Admissions office creates enrollment goals for next year

Now that final enrollment numbers are in, the Office of Admissions is focusing on its goals for next year in the areas of improving recruitment, diversity and financial aid opportunities.

“Certainly to recruit a bright, diverse class of students, it really takes a lot of effort throughout the campus,” said Stacey Kostell, director of undergraduate admissions.

The admissions office, the financial aid office and a marketing and communications unit for admissions create their own goals before coming together to collaborate on broad, campus-wide goals, Kostell said. An overview of these goals has been presented to the senate admissions committee and the Senate Executive Committee, or SEC, over the past few weeks.

Michael Biehl is the senate admissions committee chair and said the committee acts as a liaison between University admissions officers and the Urbana-Champaign Senate. After reviewing the campus enrollment plan goals last week, he said they are “in the spirit of” the University-wide enrollment management plan created by former University president Michael Hogan last spring.
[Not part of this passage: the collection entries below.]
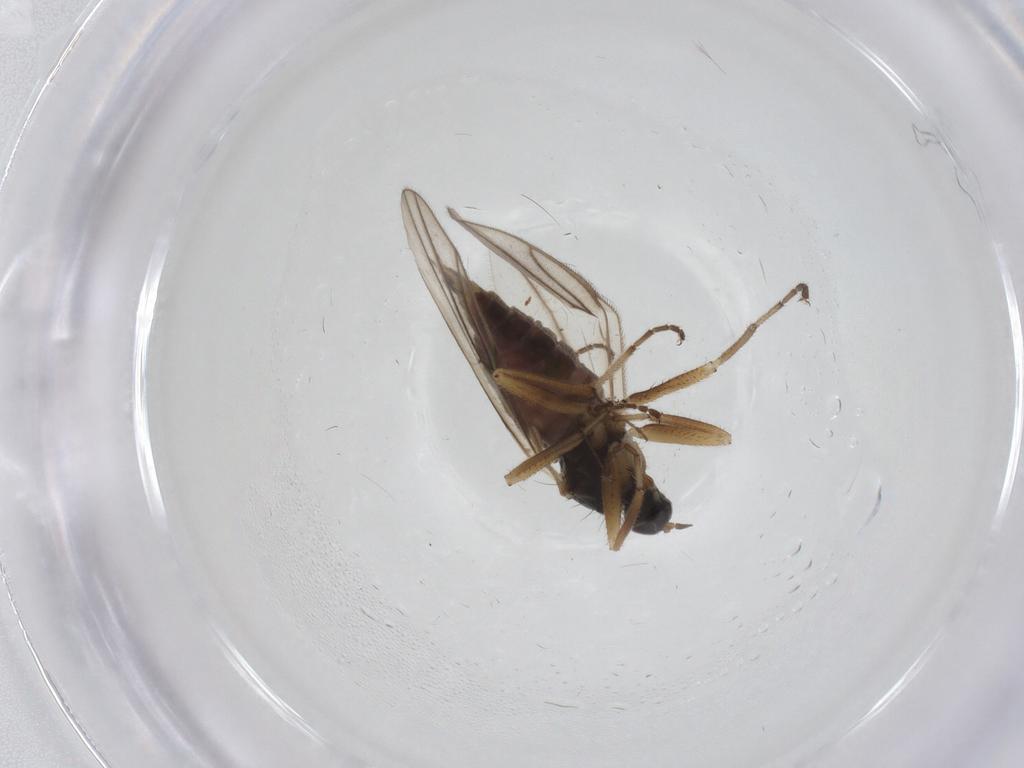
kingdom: Animalia
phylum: Arthropoda
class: Insecta
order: Diptera
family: Hybotidae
“Speaking for the committee, these goals are very detailed, very challenging, and yet they are in line with the expressed admissions and enrollment management goals that have been previously communicated by the University,” Biehl said.

To achieve these objectives, he said administrators and faculty members need to have “appropriate dialogue and maintain ongoing communication efforts in this area.”

Kostell said a main enrollment goal is to increase the campus’ outreach and recruitment. She said the admissions office works to build relationships with Chicago public schools, but they also want to increase their “international presence” to ensure that students who attend the University represent a broad spectrum of nationalities.

Although the University is well-known by Illinois resident students, Kostell said it is important that high school students nationally and internationally are familiar with the University, so they are more likely to add it to their list of top schools. To do this, she said the admissions officers will pay attention to the outlets where students get their information about their prospective schools, such as College Confidential and College Prowler.

Calvin Lear, SEC member and graduate student, said there was some concern among the SEC regarding the term “diversity” as it pertains to international enrollment on campus.

“The SEC, as always, is concerned about striking a balance between various groups represented in the enrollment (numbers),” Lear said. “Some concerns were put forward that the University may underrepresent domestic students from in-state in favor of other groups.”

However, Lear said overall, the SEC thought the report on enrollment goals would benefit the campus, allowing for a stronger pool of incoming students.

Despite the University’s limited state funds, Kostell said admissions officers are also looking for ways to reduce costs for students. She said although there are no finalized plans, they are looking to create a scholarship website, which will make it easier for students to find scholarships that fit their qualifications.

“I think affordability is always a goal,” Kostell said. “We’re really looking at how we can best utilize our limited resources to maximize affordability.”